_Supplied data_:
----

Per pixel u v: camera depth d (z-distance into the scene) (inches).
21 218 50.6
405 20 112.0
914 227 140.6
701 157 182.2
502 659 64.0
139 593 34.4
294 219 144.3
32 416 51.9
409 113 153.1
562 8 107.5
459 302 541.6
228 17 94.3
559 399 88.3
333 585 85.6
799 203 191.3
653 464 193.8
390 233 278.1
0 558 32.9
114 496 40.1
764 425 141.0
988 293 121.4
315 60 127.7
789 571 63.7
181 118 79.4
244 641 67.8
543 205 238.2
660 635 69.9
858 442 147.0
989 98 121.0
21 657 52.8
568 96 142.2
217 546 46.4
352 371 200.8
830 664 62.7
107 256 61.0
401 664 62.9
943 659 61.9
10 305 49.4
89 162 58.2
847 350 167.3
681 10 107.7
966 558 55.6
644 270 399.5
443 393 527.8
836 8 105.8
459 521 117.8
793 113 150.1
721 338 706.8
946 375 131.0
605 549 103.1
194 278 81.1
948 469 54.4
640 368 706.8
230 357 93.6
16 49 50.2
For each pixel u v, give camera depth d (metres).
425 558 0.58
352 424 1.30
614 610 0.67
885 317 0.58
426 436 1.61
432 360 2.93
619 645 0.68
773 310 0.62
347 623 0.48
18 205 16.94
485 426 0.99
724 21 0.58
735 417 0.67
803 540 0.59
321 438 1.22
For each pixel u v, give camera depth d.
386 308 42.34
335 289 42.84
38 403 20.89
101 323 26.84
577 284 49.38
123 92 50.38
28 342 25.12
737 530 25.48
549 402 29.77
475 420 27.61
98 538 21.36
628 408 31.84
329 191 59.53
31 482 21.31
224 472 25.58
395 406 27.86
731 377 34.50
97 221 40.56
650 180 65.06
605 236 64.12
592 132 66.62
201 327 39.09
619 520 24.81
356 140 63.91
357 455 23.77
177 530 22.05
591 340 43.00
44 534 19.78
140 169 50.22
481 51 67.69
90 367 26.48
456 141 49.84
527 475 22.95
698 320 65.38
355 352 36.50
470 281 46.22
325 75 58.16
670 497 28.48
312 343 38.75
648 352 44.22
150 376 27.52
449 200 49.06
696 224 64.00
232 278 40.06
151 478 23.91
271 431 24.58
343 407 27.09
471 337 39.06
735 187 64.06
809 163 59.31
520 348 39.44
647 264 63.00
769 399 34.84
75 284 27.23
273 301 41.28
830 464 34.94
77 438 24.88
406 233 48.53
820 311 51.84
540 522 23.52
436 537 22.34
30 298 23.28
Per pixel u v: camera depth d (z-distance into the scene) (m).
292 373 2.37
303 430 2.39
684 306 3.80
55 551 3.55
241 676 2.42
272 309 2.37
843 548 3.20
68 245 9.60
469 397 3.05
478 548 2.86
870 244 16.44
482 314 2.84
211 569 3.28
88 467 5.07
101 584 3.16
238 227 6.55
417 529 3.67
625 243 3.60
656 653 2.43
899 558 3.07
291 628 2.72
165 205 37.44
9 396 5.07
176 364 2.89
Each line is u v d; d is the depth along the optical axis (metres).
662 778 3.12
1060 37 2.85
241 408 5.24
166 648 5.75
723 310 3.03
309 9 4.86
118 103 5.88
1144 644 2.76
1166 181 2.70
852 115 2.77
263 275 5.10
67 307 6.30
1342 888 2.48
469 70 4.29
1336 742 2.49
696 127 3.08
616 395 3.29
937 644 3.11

----

_Task_:
Taking the material above one line at a time, count the lines that include "distance" as a word or string, and give only that number.

_Expected output_:
2